-------- DATA RECORDS

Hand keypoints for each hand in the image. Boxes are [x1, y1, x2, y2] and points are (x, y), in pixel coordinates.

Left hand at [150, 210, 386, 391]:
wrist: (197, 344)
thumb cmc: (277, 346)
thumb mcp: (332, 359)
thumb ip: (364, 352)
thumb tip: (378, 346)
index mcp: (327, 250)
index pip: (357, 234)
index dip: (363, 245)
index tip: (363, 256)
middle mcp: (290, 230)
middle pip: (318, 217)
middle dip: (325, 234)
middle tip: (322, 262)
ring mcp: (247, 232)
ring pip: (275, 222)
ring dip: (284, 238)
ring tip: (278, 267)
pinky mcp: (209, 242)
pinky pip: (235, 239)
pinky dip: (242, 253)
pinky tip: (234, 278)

----------------

→ **ACTION ITEM**: Each line from the one holding "ring dip: (284, 238)" to the end of the data above goes into the answer exactly as written, and no other line does.

→ **ANSWER SPACE**:
ring dip: (284, 238)
ring tip: (278, 267)
pinky mcp: (209, 242)
pinky pip: (235, 239)
pinky dip: (242, 253)
pinky tip: (234, 278)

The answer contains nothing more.